Texto fornecido:
________________
Os gregos indagaram muito sobre felicidade, ou sobre o melhor modo de viver a vida (eudaimonia), o que é quase a mesma coisa. Em Roma, os que podiam gastavam seu tempo. Ao seu fim, muitas vezes abrupto, dado que viviam perigosamente, os romanos tinham tirado o proveito possível da existência. Depois, o mundo fechou-se nas trevas da Idade Média. Felicidade só após a morte, numa fantasia chamada céu, junto a um censor universal.
A felicidade voltou a ser
assunto no século XVIII, o Iluminismo recuperou o tema. Obteve tal prestígio
que o filósofo Jeremy Bentham ambicionava uma fórmula que a possibilitasse ao
maior número possível de pessoas. A Constituição norte-americana – acredito que
a única no mundo com tal previsão – garantiu que o indivíduo a buscasse
(Declaração de Direitos de Virgínia, 1776).
A questão se me chegou há
muitos anos. Conversávamos, alguns garotos, e alguém indagou: “O que vocês
fariam se fossem morrer amanhã?”. Buscávamos resposta quando uma senhora
adiantou: “Eu daria um jeito de ser feliz”. Creio que fomos impactados pelo
modo dramático de gesto e de fala: era uma declaração e um desabafo; havia uma
postura de surpresa consigo mesma e a percepção de que uma tarefa urgente se
lhe apresentava. Ela falou para ninguém, mas ficou claro que falou para o
mundo.
________________
Trechos de dados:
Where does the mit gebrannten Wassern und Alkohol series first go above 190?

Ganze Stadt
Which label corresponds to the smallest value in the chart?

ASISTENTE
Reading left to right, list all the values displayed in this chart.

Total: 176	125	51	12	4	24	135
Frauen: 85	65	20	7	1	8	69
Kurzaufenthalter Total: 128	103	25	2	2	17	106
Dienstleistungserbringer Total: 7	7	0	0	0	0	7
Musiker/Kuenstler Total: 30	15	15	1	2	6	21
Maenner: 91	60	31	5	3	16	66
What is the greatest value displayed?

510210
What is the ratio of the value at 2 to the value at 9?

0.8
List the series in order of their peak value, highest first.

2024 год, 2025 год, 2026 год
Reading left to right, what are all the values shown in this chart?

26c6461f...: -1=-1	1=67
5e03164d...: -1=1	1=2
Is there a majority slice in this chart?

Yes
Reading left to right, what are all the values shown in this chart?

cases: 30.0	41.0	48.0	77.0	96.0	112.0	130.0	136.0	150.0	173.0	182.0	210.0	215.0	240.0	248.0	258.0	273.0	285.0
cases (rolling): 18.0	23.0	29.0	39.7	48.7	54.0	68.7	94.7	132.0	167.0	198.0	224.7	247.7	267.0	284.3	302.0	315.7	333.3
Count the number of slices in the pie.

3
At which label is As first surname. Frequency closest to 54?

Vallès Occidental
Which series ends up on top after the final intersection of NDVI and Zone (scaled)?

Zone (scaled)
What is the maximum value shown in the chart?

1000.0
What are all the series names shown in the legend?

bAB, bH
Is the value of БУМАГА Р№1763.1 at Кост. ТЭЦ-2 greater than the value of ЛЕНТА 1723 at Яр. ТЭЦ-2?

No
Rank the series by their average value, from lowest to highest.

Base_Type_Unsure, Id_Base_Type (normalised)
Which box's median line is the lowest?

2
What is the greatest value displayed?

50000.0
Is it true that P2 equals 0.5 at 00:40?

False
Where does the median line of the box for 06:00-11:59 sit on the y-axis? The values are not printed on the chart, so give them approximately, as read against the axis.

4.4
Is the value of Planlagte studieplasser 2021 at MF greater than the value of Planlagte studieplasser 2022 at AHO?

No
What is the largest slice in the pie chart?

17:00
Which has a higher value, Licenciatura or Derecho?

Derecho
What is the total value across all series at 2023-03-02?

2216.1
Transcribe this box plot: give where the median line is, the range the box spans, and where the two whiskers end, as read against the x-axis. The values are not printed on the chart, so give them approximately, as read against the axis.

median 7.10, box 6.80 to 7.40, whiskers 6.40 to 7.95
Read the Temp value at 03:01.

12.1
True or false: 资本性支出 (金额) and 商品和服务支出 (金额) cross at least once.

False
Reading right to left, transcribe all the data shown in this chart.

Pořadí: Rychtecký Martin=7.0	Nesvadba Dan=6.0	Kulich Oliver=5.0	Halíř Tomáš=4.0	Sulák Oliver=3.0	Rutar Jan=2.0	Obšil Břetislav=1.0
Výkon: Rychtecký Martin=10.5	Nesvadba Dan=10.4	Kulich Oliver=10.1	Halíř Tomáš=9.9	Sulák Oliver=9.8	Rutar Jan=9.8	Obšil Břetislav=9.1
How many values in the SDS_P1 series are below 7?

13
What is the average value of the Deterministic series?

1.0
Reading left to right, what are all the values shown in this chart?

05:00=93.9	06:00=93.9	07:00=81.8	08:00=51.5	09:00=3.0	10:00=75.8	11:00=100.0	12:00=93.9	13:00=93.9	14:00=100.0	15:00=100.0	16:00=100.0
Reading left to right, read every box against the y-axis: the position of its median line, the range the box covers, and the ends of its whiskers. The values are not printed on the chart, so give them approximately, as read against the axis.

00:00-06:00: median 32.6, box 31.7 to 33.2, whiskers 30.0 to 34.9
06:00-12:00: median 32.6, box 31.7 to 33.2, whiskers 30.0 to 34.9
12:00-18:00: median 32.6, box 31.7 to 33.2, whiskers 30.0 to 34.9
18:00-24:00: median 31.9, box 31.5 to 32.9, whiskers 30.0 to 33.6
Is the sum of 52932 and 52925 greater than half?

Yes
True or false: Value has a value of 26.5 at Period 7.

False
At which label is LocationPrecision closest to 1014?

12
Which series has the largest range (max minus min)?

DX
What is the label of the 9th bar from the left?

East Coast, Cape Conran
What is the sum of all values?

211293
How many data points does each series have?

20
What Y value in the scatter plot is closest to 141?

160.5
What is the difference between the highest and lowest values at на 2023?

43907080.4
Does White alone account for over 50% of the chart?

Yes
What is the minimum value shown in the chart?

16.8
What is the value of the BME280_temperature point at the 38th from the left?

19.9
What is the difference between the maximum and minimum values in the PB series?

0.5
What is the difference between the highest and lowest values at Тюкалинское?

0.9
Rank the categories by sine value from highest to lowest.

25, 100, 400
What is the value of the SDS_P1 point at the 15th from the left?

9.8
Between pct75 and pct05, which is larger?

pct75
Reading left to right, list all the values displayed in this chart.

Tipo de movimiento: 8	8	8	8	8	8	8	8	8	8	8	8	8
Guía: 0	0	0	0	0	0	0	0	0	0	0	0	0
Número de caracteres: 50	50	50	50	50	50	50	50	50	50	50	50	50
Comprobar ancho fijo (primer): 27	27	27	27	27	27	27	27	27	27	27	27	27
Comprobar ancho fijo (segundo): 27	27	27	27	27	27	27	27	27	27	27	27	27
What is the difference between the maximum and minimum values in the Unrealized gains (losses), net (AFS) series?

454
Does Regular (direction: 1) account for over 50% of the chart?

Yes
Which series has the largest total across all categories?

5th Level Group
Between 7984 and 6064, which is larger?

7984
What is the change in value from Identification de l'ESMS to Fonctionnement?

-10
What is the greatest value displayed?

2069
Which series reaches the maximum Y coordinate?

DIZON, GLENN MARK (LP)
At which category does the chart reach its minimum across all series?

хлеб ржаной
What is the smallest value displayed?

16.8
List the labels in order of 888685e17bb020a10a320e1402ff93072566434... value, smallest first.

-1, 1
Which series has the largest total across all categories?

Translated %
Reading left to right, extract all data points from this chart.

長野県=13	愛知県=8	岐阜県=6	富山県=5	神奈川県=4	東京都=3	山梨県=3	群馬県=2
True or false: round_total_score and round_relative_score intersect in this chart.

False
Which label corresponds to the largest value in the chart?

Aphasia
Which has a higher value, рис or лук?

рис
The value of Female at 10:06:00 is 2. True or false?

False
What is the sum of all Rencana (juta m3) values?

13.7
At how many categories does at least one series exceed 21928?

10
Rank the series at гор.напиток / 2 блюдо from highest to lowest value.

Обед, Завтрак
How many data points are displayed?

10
________________
Tarefas obrigatórias:
a - Liste todos os nomes próprios do texto sobre a felicidade, sejam de pessoas, lugares, períodos, movimentos ou documentos.
b - Reproduza o trecho do texto sobre a felicidade que vai de "Os gregos indagaram" até "de Virgínia, 1776).", incluindo esses dois pontos.
Os registros foram tirados de outra fonte, sem relação com o texto.

Respostas por item:
a - Os nomes próprios do texto são Roma, Idade Média, Iluminismo, Jeremy Bentham, Constituição norte-americana e Declaração de Direitos de Virgínia.

b -
Os gregos indagaram muito sobre felicidade, ou sobre o melhor modo de viver a vida (eudaimonia), o que é quase a mesma coisa. Em Roma, os que podiam gastavam seu tempo. Ao seu fim, muitas vezes abrupto, dado que viviam perigosamente, os romanos tinham tirado o proveito possível da existência. Depois, o mundo fechou-se nas trevas da Idade Média. Felicidade só após a morte, numa fantasia chamada céu, junto a um censor universal.
A felicidade voltou a ser
assunto no século XVIII, o Iluminismo recuperou o tema. Obteve tal prestígio
que o filósofo Jeremy Bentham ambicionava uma fórmula que a possibilitasse ao
maior número possível de pessoas. A Constituição norte-americana – acredito que
a única no mundo com tal previsão – garantiu que o indivíduo a buscasse
(Declaração de Direitos de Virgínia, 1776).